Javier Valdez/Malayerba/Río Doce
El abogado recibió la llamada de un comandante de la policía, con quien tenía cierta confianza. Me urge, licenciado. Me urge verlo. Es que detuvieron a mi jefe. Ay, cabrón, respondió. De acuerdo, nos vemos en diez minutos en mi despacho. Es el tiempo que hago en llegar. Ahí estaré.

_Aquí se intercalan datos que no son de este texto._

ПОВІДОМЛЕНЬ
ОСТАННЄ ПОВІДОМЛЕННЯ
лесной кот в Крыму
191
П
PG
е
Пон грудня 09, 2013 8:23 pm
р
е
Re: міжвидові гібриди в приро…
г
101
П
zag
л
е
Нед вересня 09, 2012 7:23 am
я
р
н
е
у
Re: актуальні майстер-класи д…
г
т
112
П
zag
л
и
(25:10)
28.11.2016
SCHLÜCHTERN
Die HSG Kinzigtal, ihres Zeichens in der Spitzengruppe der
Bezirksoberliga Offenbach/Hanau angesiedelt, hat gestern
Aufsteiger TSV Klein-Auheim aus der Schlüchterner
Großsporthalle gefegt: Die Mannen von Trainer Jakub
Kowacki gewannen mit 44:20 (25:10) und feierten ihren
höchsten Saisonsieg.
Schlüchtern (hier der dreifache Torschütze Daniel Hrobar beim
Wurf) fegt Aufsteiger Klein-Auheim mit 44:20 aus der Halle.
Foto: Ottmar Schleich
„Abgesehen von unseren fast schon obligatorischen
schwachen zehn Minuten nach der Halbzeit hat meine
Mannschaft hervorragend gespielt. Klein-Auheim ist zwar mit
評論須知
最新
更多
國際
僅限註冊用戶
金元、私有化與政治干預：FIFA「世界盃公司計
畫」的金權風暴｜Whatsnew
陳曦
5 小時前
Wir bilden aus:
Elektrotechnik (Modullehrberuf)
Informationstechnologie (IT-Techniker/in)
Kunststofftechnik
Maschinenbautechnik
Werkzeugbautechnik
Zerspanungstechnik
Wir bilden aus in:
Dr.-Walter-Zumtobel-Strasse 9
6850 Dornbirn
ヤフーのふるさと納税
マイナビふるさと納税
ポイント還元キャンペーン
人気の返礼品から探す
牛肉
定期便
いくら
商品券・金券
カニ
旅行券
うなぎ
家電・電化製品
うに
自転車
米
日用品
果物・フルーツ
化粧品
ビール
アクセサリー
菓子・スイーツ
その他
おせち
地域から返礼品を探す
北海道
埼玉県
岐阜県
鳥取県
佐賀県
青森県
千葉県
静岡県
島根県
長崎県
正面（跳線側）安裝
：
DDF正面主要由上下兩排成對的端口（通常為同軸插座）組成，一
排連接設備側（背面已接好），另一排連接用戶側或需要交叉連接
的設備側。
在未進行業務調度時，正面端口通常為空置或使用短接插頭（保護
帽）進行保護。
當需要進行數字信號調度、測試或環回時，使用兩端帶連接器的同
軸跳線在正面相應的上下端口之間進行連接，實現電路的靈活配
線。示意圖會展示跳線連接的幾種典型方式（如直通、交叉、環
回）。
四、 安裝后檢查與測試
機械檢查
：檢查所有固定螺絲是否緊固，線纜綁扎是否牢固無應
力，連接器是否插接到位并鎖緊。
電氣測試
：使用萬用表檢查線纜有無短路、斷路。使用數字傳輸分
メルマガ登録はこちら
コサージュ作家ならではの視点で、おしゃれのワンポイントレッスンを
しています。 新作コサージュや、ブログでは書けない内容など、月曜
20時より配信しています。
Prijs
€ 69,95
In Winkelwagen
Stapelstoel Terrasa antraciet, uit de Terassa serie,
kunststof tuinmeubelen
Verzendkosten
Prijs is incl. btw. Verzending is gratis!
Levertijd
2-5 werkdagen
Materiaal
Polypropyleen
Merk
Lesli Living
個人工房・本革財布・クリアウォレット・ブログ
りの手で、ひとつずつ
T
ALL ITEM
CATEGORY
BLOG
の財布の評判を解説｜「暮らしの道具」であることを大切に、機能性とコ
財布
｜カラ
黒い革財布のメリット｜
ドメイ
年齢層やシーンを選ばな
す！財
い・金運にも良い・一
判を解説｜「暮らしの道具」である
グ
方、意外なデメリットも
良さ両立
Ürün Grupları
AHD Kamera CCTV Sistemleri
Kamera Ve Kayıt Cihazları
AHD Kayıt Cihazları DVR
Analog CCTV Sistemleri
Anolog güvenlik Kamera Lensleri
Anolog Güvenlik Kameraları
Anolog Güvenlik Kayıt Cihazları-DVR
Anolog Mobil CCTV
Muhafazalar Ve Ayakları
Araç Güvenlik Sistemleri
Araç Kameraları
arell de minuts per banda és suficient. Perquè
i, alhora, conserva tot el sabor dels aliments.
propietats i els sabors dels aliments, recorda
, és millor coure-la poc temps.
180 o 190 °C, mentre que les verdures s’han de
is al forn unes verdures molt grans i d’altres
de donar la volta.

El abogado llegó espantado. Qué fue lo que pasó, cuéntame. El comandante traía la cara brillosa y sonrojada. Parecía que no había dormido. Conjuntivitis, temblor en las manos, abotagado y con una prisa que más bien parecían ansias. Detuvieron a mi jefe, lic. Lo detuvieron. Resulta que le cayó el ejército a una de sus casas y cuando supe fui para allá pero como que los militares me identificaron. Me dijeron: lárgate a la chingada, ahorita va a haber balazos y si te quedas, te toca.
Pero cómo, preguntó el litigante. Me estás diciendo que detuvieron al director de la policía, verdad. No, mi lic. Claro que no. Detuvieron a mi jefe, al mero mero, al patrón. Y quién es ese. Pues el Mochomo. Le cayeron a su casa, en la madrugada. Nada pudo hacer, ni sus pistoleros. Qué hago, licenciado. Le dijo, rogando. Nada, qué vas a hacer. Si era tu jefe y lo detuvieron y los militares te ubican, pélate de la ciudad. O del país. Yo ahí, de plano, no puedo hacer nada por ti, comandante.
No se fue. Sintió que todavía faltaba mucho para que pasaran otras cosas, que quizá al jefe lo liberarían después de una negociación o habría algún canje. Se tranquilizó y volvió a la policía. Todos los agentes sabían para quién trabajaba pero no era el único que tenía un jefe que no era el de la policía. Pero había bandos, grupos al acecho, grietas abiertas que supuraban pus, sanguaza, heridas de guerra, cuentas por cobrar. Algunos se miraban de reojo. Se medían a distancia. Se zorreaban y perseguían y vigilaban de lejos: escupitajos al paso, patadas en los tobillos, mirillas que se sostenían mientras alguien esperaba la orden de jalar el gatillo.
Él, que había sido de un grupo de elite y que realizó fuertes operativos, en los que aprovechó para abusar de mujeres y quedarse con carros y dinero ajeno, se sentía seguro, arropado en esa maraña de complicidades. Colas largas y cortas, de los comandantes y jefes de grupo de la policía, se pisaban y machacaban en los pasillos de la corporación. Pero él no la sentía tan larga. A mí me la van a pelar.
Un día después salía de la corporación. Lo interceptaron. Te llama el jefe: el jefe de ellos que no era de él. Se lo llevaron a él y otros dos. Aparecieron dentro de un carro, con las piernas cercenadas, lesiones de tortura y bala, cientos de casquillos de cuerno y una serpiente coralillo decapitada. Junto a ellos un mensaje: por traidor, corriente y cobarde.